Word for word, output the data that follows.

++++ GIVEN ENTRIES ++++

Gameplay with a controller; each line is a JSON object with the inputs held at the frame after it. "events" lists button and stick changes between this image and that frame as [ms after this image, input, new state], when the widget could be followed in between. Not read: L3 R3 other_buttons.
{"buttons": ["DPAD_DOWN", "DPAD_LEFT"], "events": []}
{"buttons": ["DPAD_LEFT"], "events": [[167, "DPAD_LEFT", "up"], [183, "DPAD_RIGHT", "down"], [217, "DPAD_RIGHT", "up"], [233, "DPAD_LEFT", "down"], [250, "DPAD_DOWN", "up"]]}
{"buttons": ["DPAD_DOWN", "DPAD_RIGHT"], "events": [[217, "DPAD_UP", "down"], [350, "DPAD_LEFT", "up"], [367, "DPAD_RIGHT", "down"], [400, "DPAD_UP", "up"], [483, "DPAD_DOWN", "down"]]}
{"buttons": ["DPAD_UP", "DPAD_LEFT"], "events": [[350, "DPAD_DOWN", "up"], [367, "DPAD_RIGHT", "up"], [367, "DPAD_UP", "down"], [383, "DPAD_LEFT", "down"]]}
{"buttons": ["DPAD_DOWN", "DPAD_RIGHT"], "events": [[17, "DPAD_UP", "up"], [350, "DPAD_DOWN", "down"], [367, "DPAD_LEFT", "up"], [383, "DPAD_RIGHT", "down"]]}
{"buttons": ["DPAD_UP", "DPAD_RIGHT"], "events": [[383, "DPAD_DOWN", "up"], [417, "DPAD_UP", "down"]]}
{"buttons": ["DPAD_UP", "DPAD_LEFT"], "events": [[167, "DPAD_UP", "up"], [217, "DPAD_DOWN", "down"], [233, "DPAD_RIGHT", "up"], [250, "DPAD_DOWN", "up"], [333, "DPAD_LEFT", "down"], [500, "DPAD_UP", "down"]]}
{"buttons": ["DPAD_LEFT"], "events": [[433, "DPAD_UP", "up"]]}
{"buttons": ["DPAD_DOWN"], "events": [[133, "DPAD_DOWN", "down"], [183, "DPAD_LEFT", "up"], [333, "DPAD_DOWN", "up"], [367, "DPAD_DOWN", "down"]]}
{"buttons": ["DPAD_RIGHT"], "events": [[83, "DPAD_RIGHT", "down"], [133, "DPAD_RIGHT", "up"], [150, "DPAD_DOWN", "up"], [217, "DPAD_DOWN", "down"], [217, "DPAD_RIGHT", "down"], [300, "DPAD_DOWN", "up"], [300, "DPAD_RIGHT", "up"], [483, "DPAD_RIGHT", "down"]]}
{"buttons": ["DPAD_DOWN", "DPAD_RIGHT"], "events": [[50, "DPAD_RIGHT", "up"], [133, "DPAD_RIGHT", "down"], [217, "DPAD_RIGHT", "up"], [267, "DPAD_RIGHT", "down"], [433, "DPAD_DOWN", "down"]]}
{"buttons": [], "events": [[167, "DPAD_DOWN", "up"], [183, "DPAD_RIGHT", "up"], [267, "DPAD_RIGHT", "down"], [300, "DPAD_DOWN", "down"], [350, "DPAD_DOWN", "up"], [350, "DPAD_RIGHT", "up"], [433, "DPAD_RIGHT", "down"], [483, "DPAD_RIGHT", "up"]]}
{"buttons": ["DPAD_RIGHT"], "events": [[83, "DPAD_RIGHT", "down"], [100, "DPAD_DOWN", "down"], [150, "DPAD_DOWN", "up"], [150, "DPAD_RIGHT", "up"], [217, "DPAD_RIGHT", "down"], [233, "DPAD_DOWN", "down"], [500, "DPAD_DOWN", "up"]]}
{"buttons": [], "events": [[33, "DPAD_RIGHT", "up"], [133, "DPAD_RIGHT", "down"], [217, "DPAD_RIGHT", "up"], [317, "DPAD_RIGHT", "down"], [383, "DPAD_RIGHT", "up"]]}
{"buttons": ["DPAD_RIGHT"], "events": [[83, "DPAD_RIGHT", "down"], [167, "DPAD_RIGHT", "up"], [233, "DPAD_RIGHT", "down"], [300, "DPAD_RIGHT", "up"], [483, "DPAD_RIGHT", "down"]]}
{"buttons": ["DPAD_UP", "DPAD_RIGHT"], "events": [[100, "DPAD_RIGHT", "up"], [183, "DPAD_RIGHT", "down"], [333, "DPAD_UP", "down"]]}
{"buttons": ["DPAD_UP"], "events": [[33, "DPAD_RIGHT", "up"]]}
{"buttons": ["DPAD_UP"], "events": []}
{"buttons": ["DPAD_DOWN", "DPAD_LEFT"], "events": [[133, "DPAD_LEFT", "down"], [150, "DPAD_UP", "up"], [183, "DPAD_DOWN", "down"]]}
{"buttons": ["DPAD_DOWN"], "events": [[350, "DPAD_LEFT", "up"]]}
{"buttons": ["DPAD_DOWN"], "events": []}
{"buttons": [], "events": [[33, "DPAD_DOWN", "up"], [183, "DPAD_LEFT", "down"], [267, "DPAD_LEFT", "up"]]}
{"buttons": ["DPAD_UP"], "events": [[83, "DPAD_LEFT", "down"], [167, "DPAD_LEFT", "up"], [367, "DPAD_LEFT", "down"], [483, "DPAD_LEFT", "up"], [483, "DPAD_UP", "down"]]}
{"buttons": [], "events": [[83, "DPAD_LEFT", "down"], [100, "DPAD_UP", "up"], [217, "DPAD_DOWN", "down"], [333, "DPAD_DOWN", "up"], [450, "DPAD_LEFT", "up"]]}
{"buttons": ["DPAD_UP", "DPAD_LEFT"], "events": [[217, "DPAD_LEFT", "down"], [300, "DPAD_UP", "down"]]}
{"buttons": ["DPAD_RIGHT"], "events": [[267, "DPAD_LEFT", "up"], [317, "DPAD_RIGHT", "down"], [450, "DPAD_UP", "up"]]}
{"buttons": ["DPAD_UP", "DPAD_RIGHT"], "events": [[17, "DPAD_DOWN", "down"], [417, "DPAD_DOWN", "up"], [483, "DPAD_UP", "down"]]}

++++

## SOLUTION BELOW
Gameplay with a controller; each line is a JSON object with the inputs held at the frame after it. "events" lists button and stick changes between this image and that frame as [ms after this image, input, new state], when the widget could be followed in between. Not read: L3 R3 other_buttons.
{"buttons": ["DPAD_DOWN", "DPAD_LEFT"], "events": []}
{"buttons": ["DPAD_LEFT"], "events": [[167, "DPAD_LEFT", "up"], [183, "DPAD_RIGHT", "down"], [217, "DPAD_RIGHT", "up"], [233, "DPAD_LEFT", "down"], [250, "DPAD_DOWN", "up"]]}
{"buttons": ["DPAD_DOWN", "DPAD_RIGHT"], "events": [[217, "DPAD_UP", "down"], [350, "DPAD_LEFT", "up"], [367, "DPAD_RIGHT", "down"], [400, "DPAD_UP", "up"], [483, "DPAD_DOWN", "down"]]}
{"buttons": ["DPAD_UP", "DPAD_LEFT"], "events": [[350, "DPAD_DOWN", "up"], [367, "DPAD_RIGHT", "up"], [367, "DPAD_UP", "down"], [383, "DPAD_LEFT", "down"]]}
{"buttons": ["DPAD_DOWN", "DPAD_RIGHT"], "events": [[17, "DPAD_UP", "up"], [350, "DPAD_DOWN", "down"], [367, "DPAD_LEFT", "up"], [383, "DPAD_RIGHT", "down"]]}
{"buttons": ["DPAD_UP", "DPAD_RIGHT"], "events": [[383, "DPAD_DOWN", "up"], [417, "DPAD_UP", "down"]]}
{"buttons": ["DPAD_UP", "DPAD_LEFT"], "events": [[167, "DPAD_UP", "up"], [217, "DPAD_DOWN", "down"], [233, "DPAD_RIGHT", "up"], [250, "DPAD_DOWN", "up"], [333, "DPAD_LEFT", "down"], [500, "DPAD_UP", "down"]]}
{"buttons": ["DPAD_LEFT"], "events": [[433, "DPAD_UP", "up"]]}
{"buttons": ["DPAD_DOWN"], "events": [[133, "DPAD_DOWN", "down"], [183, "DPAD_LEFT", "up"], [333, "DPAD_DOWN", "up"], [367, "DPAD_DOWN", "down"]]}
{"buttons": ["DPAD_RIGHT"], "events": [[83, "DPAD_RIGHT", "down"], [133, "DPAD_RIGHT", "up"], [150, "DPAD_DOWN", "up"], [217, "DPAD_DOWN", "down"], [217, "DPAD_RIGHT", "down"], [300, "DPAD_DOWN", "up"], [300, "DPAD_RIGHT", "up"], [483, "DPAD_RIGHT", "down"]]}
{"buttons": ["DPAD_DOWN", "DPAD_RIGHT"], "events": [[50, "DPAD_RIGHT", "up"], [133, "DPAD_RIGHT", "down"], [217, "DPAD_RIGHT", "up"], [267, "DPAD_RIGHT", "down"], [433, "DPAD_DOWN", "down"]]}
{"buttons": [], "events": [[167, "DPAD_DOWN", "up"], [183, "DPAD_RIGHT", "up"], [267, "DPAD_RIGHT", "down"], [300, "DPAD_DOWN", "down"], [350, "DPAD_DOWN", "up"], [350, "DPAD_RIGHT", "up"], [433, "DPAD_RIGHT", "down"], [483, "DPAD_RIGHT", "up"]]}
{"buttons": ["DPAD_RIGHT"], "events": [[83, "DPAD_RIGHT", "down"], [100, "DPAD_DOWN", "down"], [150, "DPAD_DOWN", "up"], [150, "DPAD_RIGHT", "up"], [217, "DPAD_RIGHT", "down"], [233, "DPAD_DOWN", "down"], [500, "DPAD_DOWN", "up"]]}
{"buttons": [], "events": [[33, "DPAD_RIGHT", "up"], [133, "DPAD_RIGHT", "down"], [217, "DPAD_RIGHT", "up"], [317, "DPAD_RIGHT", "down"], [383, "DPAD_RIGHT", "up"]]}
{"buttons": ["DPAD_RIGHT"], "events": [[83, "DPAD_RIGHT", "down"], [167, "DPAD_RIGHT", "up"], [233, "DPAD_RIGHT", "down"], [300, "DPAD_RIGHT", "up"], [483, "DPAD_RIGHT", "down"]]}
{"buttons": ["DPAD_UP", "DPAD_RIGHT"], "events": [[100, "DPAD_RIGHT", "up"], [183, "DPAD_RIGHT", "down"], [333, "DPAD_UP", "down"]]}
{"buttons": ["DPAD_UP"], "events": [[33, "DPAD_RIGHT", "up"]]}
{"buttons": ["DPAD_UP"], "events": []}
{"buttons": ["DPAD_DOWN", "DPAD_LEFT"], "events": [[133, "DPAD_LEFT", "down"], [150, "DPAD_UP", "up"], [183, "DPAD_DOWN", "down"]]}
{"buttons": ["DPAD_DOWN"], "events": [[350, "DPAD_LEFT", "up"]]}
{"buttons": ["DPAD_DOWN"], "events": []}
{"buttons": [], "events": [[33, "DPAD_DOWN", "up"], [183, "DPAD_LEFT", "down"], [267, "DPAD_LEFT", "up"]]}
{"buttons": ["DPAD_UP"], "events": [[83, "DPAD_LEFT", "down"], [167, "DPAD_LEFT", "up"], [367, "DPAD_LEFT", "down"], [483, "DPAD_LEFT", "up"], [483, "DPAD_UP", "down"]]}
{"buttons": [], "events": [[83, "DPAD_LEFT", "down"], [100, "DPAD_UP", "up"], [217, "DPAD_DOWN", "down"], [333, "DPAD_DOWN", "up"], [450, "DPAD_LEFT", "up"]]}
{"buttons": ["DPAD_UP", "DPAD_LEFT"], "events": [[217, "DPAD_LEFT", "down"], [300, "DPAD_UP", "down"]]}
{"buttons": ["DPAD_RIGHT"], "events": [[267, "DPAD_LEFT", "up"], [317, "DPAD_RIGHT", "down"], [450, "DPAD_UP", "up"]]}
{"buttons": ["DPAD_UP", "DPAD_RIGHT"], "events": [[17, "DPAD_DOWN", "down"], [417, "DPAD_DOWN", "up"], [483, "DPAD_UP", "down"]]}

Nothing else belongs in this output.